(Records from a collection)
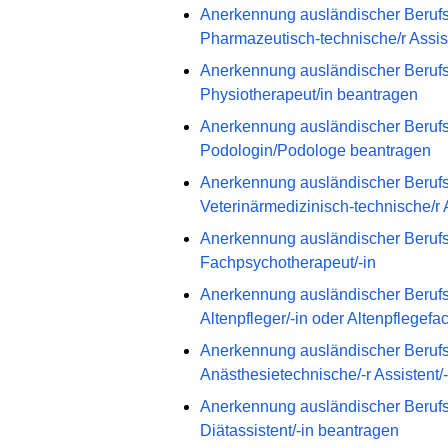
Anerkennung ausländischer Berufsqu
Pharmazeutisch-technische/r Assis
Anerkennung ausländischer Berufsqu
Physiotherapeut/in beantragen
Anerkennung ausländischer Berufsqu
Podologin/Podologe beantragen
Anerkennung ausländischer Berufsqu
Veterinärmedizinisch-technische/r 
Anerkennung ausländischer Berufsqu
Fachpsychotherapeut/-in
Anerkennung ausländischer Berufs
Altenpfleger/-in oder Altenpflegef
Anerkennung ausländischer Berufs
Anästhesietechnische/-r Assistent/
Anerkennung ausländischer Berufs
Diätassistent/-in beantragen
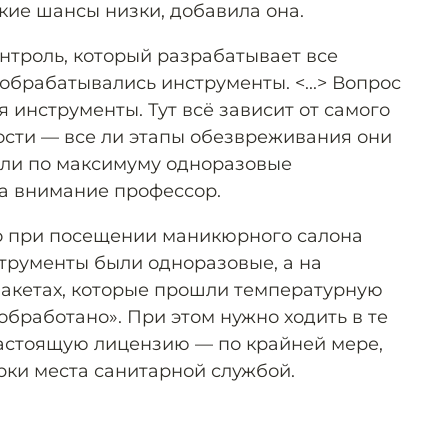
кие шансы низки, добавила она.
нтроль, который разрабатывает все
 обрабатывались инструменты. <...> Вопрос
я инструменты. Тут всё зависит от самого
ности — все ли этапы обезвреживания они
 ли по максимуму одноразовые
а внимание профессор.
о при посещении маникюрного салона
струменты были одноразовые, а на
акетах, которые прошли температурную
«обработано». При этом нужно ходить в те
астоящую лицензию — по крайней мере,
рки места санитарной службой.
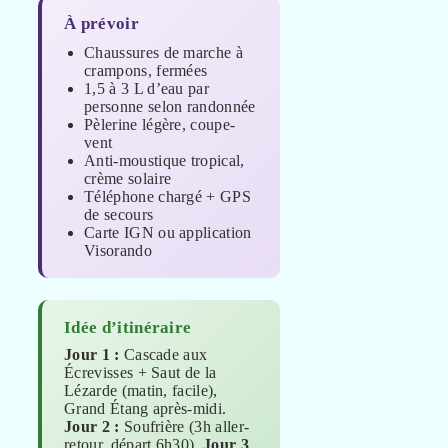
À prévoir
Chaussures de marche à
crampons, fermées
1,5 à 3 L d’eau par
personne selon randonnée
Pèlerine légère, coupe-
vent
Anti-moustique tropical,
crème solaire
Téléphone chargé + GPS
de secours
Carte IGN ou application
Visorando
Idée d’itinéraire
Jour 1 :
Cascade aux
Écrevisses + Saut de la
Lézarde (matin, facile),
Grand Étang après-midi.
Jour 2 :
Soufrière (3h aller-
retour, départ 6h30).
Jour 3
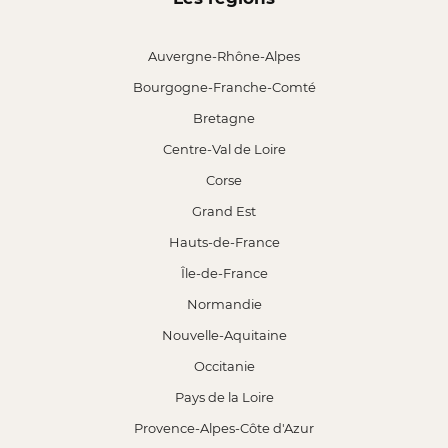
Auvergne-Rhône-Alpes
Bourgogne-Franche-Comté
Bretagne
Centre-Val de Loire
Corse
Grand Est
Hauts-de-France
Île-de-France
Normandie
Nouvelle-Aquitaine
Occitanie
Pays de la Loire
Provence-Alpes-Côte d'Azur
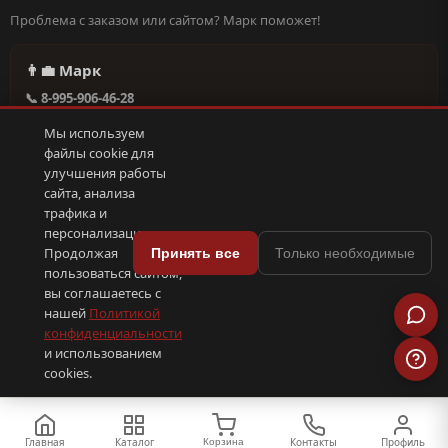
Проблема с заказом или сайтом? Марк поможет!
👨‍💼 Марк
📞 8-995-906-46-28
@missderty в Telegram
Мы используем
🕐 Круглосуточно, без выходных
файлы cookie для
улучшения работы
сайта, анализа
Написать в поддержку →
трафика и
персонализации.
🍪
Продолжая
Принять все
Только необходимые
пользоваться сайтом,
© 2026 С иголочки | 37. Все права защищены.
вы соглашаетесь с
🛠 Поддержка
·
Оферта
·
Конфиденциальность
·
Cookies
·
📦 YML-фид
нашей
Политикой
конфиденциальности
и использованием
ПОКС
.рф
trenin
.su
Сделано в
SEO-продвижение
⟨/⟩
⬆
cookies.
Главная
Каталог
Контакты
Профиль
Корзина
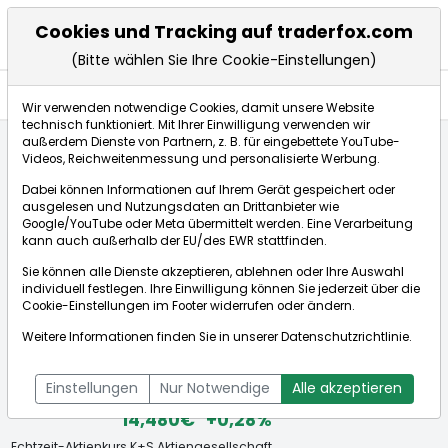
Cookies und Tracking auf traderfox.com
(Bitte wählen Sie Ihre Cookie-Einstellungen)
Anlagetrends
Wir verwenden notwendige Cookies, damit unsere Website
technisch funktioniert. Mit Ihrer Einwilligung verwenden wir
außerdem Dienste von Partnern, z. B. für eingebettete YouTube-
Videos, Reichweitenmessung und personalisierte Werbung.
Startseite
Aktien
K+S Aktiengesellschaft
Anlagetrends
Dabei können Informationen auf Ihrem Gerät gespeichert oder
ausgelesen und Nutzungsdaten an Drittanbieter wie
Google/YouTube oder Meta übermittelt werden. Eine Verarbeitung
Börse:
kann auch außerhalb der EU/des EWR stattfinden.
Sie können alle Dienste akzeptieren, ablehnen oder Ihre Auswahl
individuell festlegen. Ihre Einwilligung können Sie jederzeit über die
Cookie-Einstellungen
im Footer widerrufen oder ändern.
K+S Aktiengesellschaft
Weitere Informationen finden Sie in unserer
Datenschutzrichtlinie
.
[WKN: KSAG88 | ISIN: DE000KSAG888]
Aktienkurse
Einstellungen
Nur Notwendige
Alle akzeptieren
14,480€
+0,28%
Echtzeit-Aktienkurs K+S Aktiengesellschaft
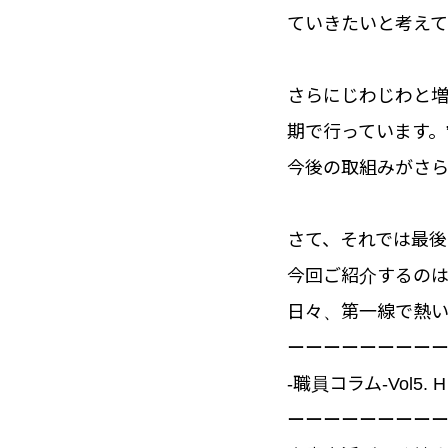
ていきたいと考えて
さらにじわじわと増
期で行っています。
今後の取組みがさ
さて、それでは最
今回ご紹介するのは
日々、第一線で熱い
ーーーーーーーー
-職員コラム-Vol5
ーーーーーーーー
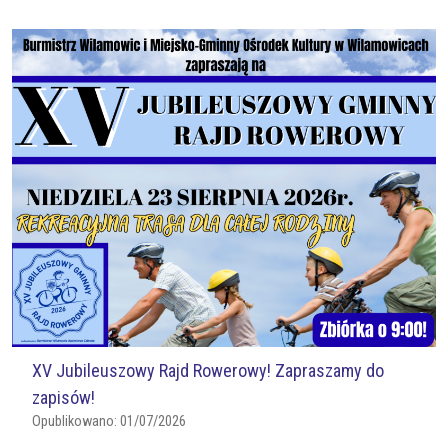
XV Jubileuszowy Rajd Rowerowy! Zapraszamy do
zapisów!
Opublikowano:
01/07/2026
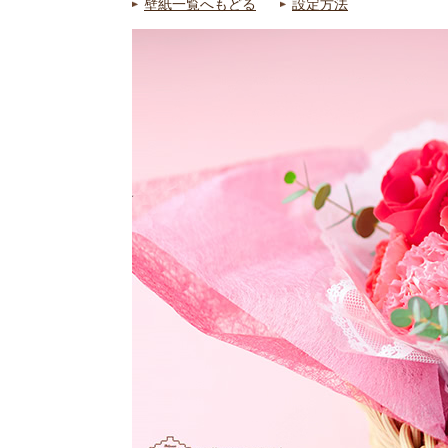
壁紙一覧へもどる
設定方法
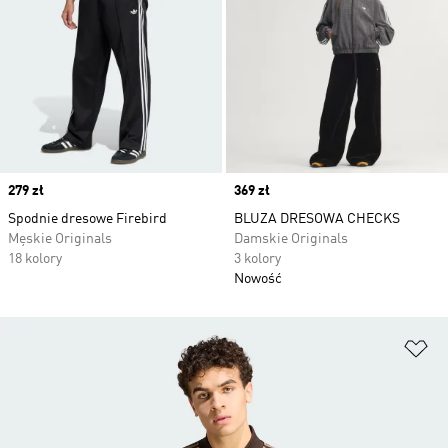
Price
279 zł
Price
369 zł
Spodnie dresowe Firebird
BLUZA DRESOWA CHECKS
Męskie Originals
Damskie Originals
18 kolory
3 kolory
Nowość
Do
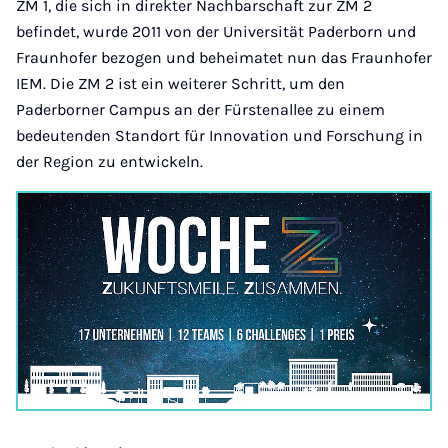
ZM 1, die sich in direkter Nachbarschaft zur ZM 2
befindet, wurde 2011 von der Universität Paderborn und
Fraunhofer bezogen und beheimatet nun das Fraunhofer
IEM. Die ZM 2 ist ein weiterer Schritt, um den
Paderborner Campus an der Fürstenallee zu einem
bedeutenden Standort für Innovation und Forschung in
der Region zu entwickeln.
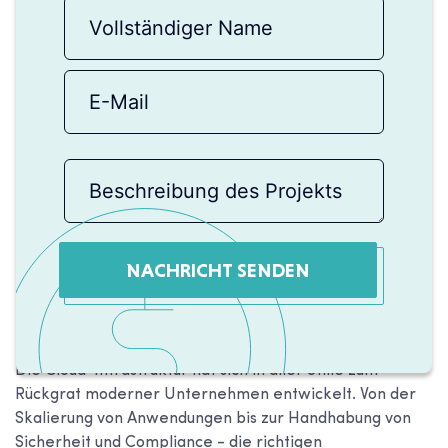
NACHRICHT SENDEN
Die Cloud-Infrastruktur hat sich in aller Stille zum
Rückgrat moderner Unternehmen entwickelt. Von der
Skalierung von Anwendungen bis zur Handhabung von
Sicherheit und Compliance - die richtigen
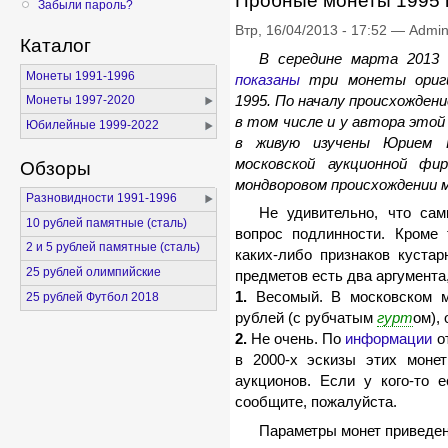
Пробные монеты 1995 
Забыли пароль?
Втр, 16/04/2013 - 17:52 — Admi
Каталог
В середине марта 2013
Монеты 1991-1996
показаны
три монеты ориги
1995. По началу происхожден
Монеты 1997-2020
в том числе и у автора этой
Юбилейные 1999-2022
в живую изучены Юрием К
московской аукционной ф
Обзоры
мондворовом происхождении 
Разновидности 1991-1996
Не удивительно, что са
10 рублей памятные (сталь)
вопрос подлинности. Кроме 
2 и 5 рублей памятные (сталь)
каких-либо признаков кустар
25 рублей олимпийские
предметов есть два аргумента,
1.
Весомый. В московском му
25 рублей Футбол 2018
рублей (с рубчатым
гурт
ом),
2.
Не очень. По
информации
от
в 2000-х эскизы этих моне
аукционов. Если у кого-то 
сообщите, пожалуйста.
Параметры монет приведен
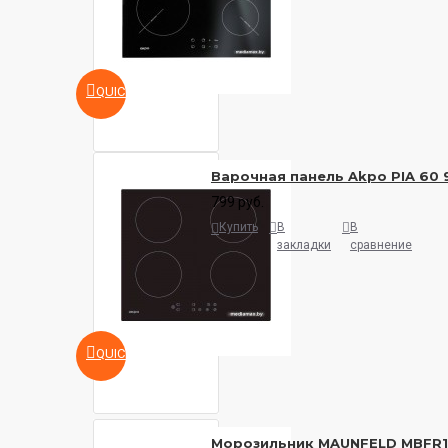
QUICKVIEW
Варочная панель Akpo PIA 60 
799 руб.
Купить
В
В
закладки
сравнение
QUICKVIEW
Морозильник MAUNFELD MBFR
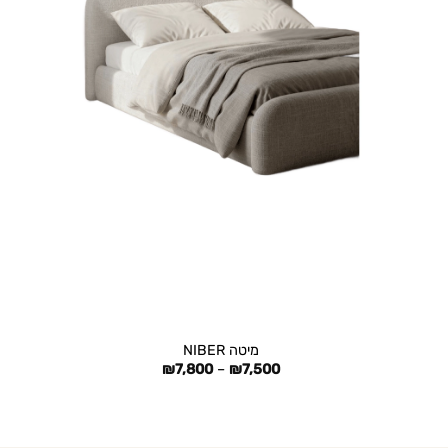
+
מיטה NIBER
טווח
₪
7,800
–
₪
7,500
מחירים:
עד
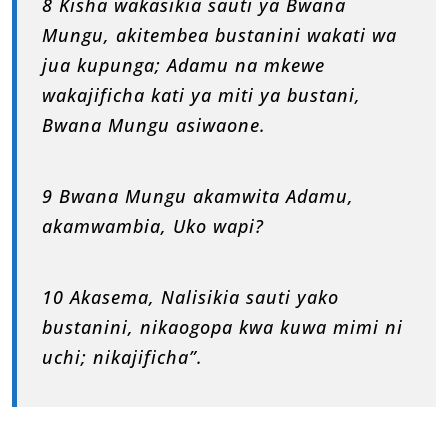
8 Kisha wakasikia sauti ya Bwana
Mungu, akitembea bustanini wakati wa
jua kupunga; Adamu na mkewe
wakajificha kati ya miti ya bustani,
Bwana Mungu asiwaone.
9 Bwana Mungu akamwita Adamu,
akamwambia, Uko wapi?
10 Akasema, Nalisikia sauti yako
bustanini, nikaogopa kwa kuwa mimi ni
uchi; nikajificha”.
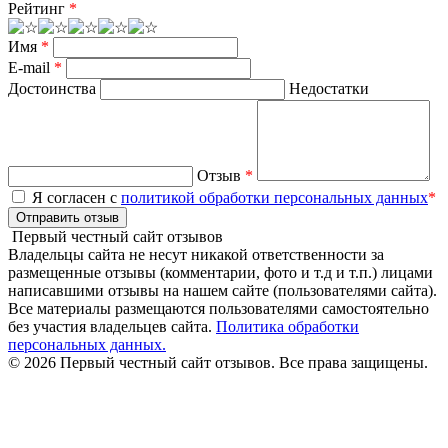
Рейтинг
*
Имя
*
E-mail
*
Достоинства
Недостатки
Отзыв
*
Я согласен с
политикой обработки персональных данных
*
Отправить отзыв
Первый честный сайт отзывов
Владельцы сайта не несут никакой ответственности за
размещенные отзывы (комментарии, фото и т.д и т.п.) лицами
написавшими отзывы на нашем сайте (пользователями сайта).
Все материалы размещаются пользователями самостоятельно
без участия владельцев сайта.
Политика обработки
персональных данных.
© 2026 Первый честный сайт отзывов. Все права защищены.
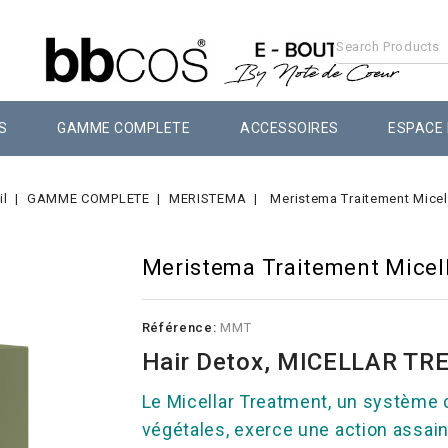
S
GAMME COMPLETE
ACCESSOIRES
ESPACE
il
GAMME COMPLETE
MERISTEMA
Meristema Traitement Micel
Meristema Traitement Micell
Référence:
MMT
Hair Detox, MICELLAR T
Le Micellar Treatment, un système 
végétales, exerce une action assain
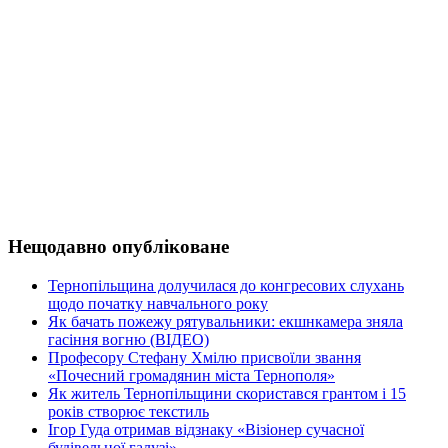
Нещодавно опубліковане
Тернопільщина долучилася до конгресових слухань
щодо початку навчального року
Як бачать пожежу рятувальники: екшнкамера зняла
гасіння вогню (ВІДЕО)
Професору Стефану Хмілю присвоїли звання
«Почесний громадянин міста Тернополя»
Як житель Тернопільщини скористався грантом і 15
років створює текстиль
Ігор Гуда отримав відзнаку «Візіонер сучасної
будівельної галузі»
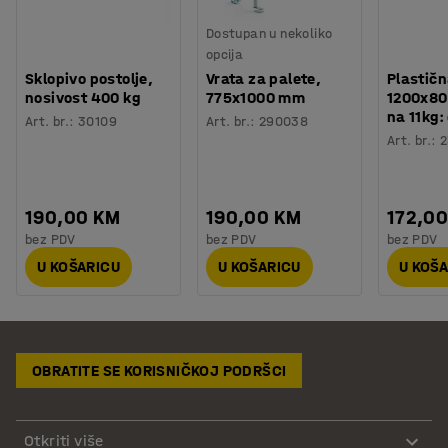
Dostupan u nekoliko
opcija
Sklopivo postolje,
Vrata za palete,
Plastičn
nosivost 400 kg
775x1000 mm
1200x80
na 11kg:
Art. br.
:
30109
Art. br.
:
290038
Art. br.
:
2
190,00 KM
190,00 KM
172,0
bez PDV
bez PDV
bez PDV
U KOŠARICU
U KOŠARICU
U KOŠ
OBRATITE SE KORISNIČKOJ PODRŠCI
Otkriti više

* [WHAT NEEDS TO BE DONE]:
Count how many lines in the entries hold "akzeptieren" and reply with that number alone.

* [EXERCISE ANSWER]:
2